### Exercise set:
**A.** Answer these from the Scala JSON post, one line each:
(i) What error appears when the number is in quotes?
(ii) Which helper does the reply credit for handling this case with the Json combinators?
(iii) Which Play version introduced the new syntax used in the rewritten formatter?
**B.** Please copy everything in the Scala JSON post from "which converts JSON" down to "is valid) ?", keeping it unchanged.
[[ Selected text open ]]
5

I have a Scala case class

case class Example(name: String, number: Int)

and a companion object

object Example {
  implicit object ExampleFormat extends Format[Example] {
    def reads(json: JsValue) = {
      JsSuccess(Example(
       (json \ "name").as[String],
       (json \ "number").as[Int]))
     }

     def writes(...){}
   }
}

which converts JSON to Scala object.

When JSON is valid (i.e. {"name":"name","number": 0} it works fine. However, when number is in quotes {"name":"name","number":"0"} I get an error: validate.error.expected.jsnumber.

Is there a way to implicitly convert String to Int in such a case (assuming that the number is valid) ?

4

1 回答 1

8

You can easily handle this case with the Json combinators, thanks to the orElse helper. I rewrote your json formater with the new syntax introduced by Play2.1

import play.api.libs.json._
import play.api.libs.functional.syntax._

object Example {
  // Custom reader to handle the "String number" usecase
  implicit val reader = (
    (__ \ 'name).read[String] and
    ((__ \ 'number).read[Int] orElse (__ \ 'number).read[String].map(_.toInt))
[[ Selected text closed ]]
[[ Dataset section open ]]
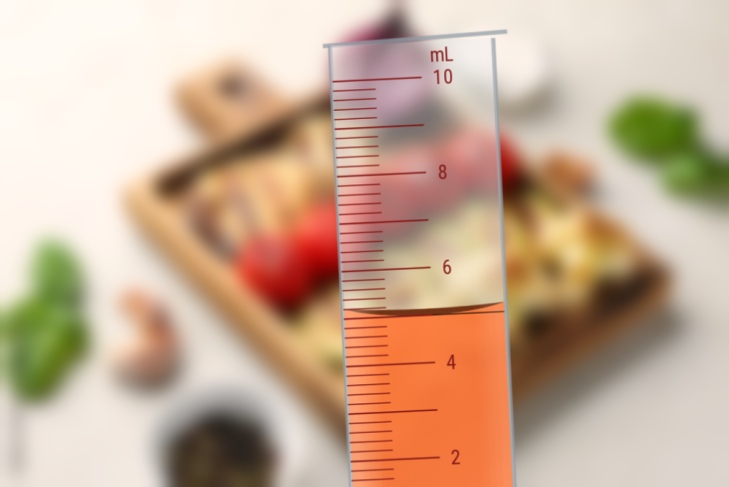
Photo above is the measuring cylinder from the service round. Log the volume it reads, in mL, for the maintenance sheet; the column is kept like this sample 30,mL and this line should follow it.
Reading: 5,mL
[[ Dataset section closed ]]
### Exercise answers:
**A.**
(i) validate.error.expected.jsnumber
(ii) orElse
(iii) Play2.1

**B.**
which converts JSON to Scala object.

When JSON is valid (i.e. {"name":"name","number": 0} it works fine. However, when number is in quotes {"name":"name","number":"0"} I get an error: validate.error.expected.jsnumber.

Is there a way to implicitly convert String to Int in such a case (assuming that the number is valid) ?